British milkmen still deliver from 2am
ST ALBANS, BRITAIN
ONCE a daily sight on every British street, a dwindling but resilient band of milkmen still go out at the crack of dawn to deliver bottles of fresh milk to the nation's doorsteps.
The overwhelming majority of milk used to be sold at the front door until the supermarket revolution all but wiped out this very British institution.
But by selling more than milk and embracing the Internet, the few thousand remaining milkmen, including Neil Garner, have breathed new life into the cherished tradition.
"It has given us a big boost and brought us into the 21st century," said Mr Garner, the customer-nominated Milkman of the Year at Milk and More, the country's biggest doorstep delivery firm.
The 57-year-old has driven his milk float - an electrified, open-sided delivery van - through towns and villages in the dead of night since 1994, placing glass pint (half-litre) bottles of milk on the doorstep.
It is not just breakfast staples like tea bags, bread, butter, eggs and bacon that he now has on the back of his float.
Jam, cranberry juice, pet food, potatoes and toilet rolls are all available.
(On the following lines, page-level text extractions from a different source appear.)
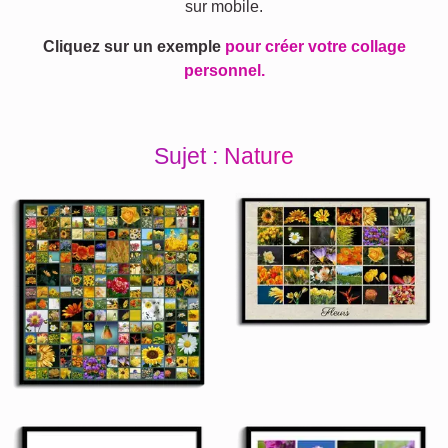
sur mobile.
Cliquez sur un exemple
pour créer votre collage
personnel.
Sujet : Nature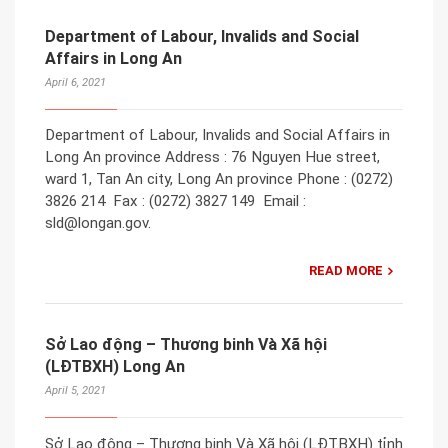
Department of Labour, Invalids and Social
Affairs in Long An
April 6, 2021
Department of Labour, Invalids and Social Affairs in
Long An province Address : ​76 Nguyen Hue street,
ward 1, Tan An city, Long An province Phone : (0272)
3826 214​ ​ Fax : (0272) 3827 149 ​ Email :
sld@longan.gov.
READ MORE
Sở Lao động – Thương binh Và Xã hội
(LĐTBXH) Long An
April 5, 2021
Sở Lao động – Thương binh Và Xã hội (LĐTBXH) tỉnh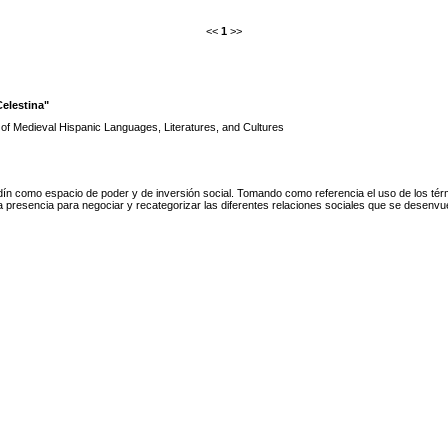
<<
1
>>
Celestina"
 of Medieval Hispanic Languages, Literatures, and Cultures
dín como espacio de poder y de inversión social. Tomando como referencia el uso de los términ
ia presencia para negociar y recategorizar las diferentes relaciones sociales que se desenvu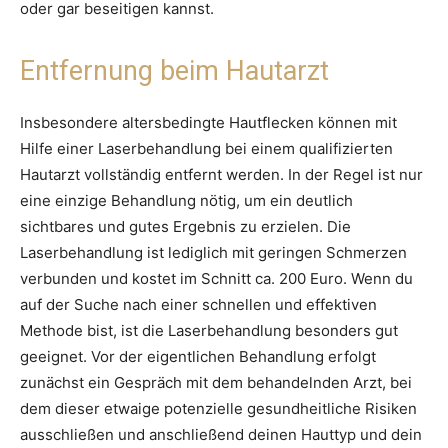
oder gar beseitigen kannst.
Entfernung beim Hautarzt
Insbesondere altersbedingte Hautflecken können mit
Hilfe einer Laserbehandlung bei einem qualifizierten
Hautarzt vollständig entfernt werden. In der Regel ist nur
eine einzige Behandlung nötig, um ein deutlich
sichtbares und gutes Ergebnis zu erzielen. Die
Laserbehandlung ist lediglich mit geringen Schmerzen
verbunden und kostet im Schnitt ca. 200 Euro. Wenn du
auf der Suche nach einer schnellen und effektiven
Methode bist, ist die Laserbehandlung besonders gut
geeignet. Vor der eigentlichen Behandlung erfolgt
zunächst ein Gespräch mit dem behandelnden Arzt, bei
dem dieser etwaige potenzielle gesundheitliche Risiken
ausschließen und anschließend deinen Hauttyp und dein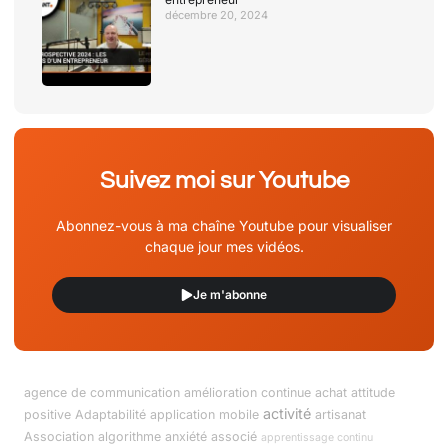
décembre 20, 2024
Suivez moi sur Youtube
Abonnez-vous à ma chaîne Youtube pour visualiser
chaque jour mes vidéos.
Je m'abonne
agence de communication
amélioration continue
achat
attitude
activité
positive
Adaptabilité
application mobile
artisanat
Association
algorithme
anxiété
associé
apprentissage continu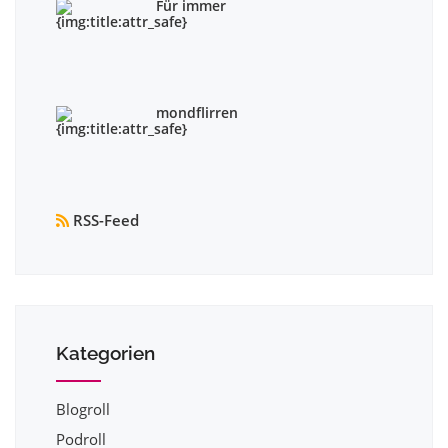
Für immer
mondflirren
RSS-Feed
Kategorien
Blogroll
Podroll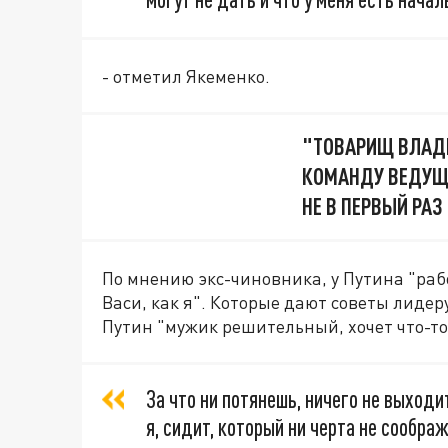
- отметил Якеменко.
"ТОВАРИЩ ВЛАДИ
КОМАНДУ ВЕДУЩЕ
НЕ В ПЕРВЫЙ РАЗ
По мнению экс-чиновника, у Путина "раб
Васи, как я". Которые дают советы лидеру
Путин "мужик решительный, хочет что-то
За что ни потянешь, ничего не выходит
я, сидит, который ни черта не соображ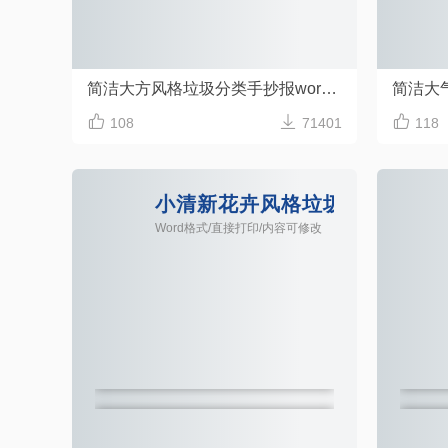
简洁大方风格垃圾分类手抄报word模板



108
71401
118
小清新花卉风格垃圾分类知识手
Word格式/直接打印/内容可修改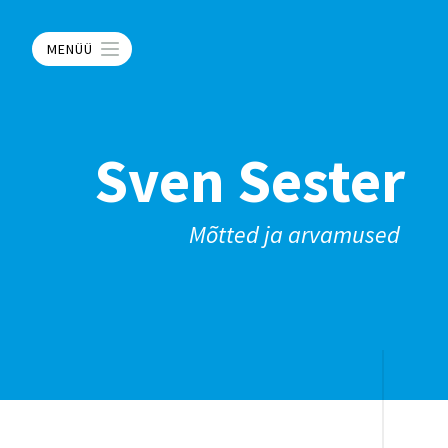
MENÜÜ
Sven Sester
Mõtted ja arvamused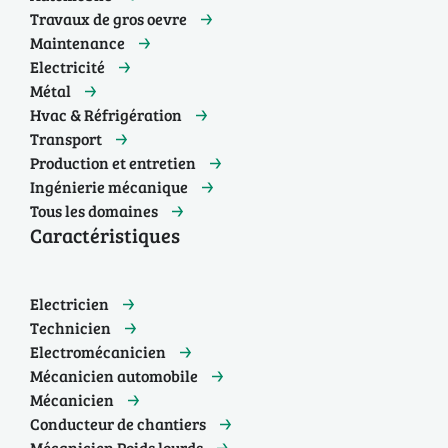
Travaux de gros oevre
Maintenance
Electricité
Métal
Hvac & Réfrigération
Transport
Production et entretien
Ingénierie mécanique
Tous les domaines
Caractéristiques
Electricien
Technicien
Electromécanicien
Mécanicien automobile
Mécanicien
Conducteur de chantiers
Mécanicien Poids lourds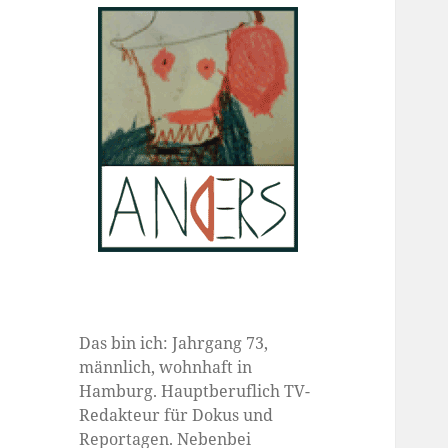
Das bin ich: Jahrgang 73,
männlich, wohnhaft in
Hamburg. Hauptberuflich TV-
Redakteur für Dokus und
Reportagen. Nebenbei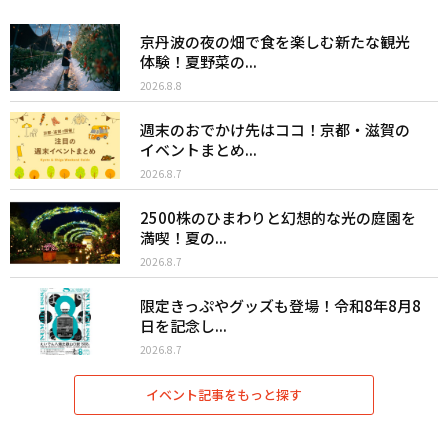
京丹波の夜の畑で食を楽しむ新たな観光
体験！夏野菜の...
2026.8.8
週末のおでかけ先はココ！京都・滋賀の
イベントまとめ...
2026.8.7
2500株のひまわりと幻想的な光の庭園を
満喫！夏の...
2026.8.7
限定きっぷやグッズも登場！令和8年8月8
日を記念し...
2026.8.7
イベント記事をもっと探す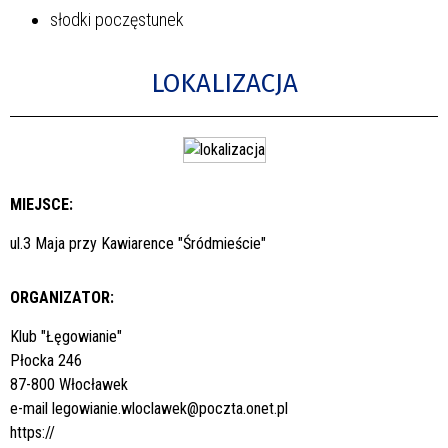
słodki poczęstunek
LOKALIZACJA
MIEJSCE:
ul.3 Maja przy Kawiarence "Śródmieście"
ORGANIZATOR:
Klub "Łęgowianie"
Płocka 246
87-800 Włocławek
e-mail
legowianie.wloclawek@poczta.onet.pl
https://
Even bird seed and compost can be dropped off on the round.
In 1980, 89 per cent of all the milk bought in Britain was delivered to the door, according to trade association Dairy UK.
That figure plunged to 30 per cent during the 1990s out-of-town supermarket boom.
In 2015, just 2.8 per cent of milk still went to the door, with 5,000 milkmen and women delivering to around 2.5 million homes.
Mr Garner's round sees him deliver six days a week to St Albans, a small commuter city north-west of London.
At the depot in nearby Watford, milkmen load up crates, containing 20 one-pint bottles each, before heading into the cold at around 2am.
Mr Garner's no-frills electric milk float is slow and exposed to the elements but the brisk walker likes the ease of hopping on and off for his 200 to 250 deliveries.
"Snow, ice, floods, in 22 years, I have never not been out due to the weather," he noted with pride.
He delivers to industrial estates, schools and even a garden shed.
Some customers leave rolled-up notes with instructions such as "no milk today" or "one extra pint, please" - but most now go online.
A pint of milk, typically 50 pence (S$1) at a supermarket, costs 81 pence.
"There's nothing else you can order online at 9pm and get delivered in a couple of hours," Mr Garner added.
Customers can also phone in orders via a Philippines call centre.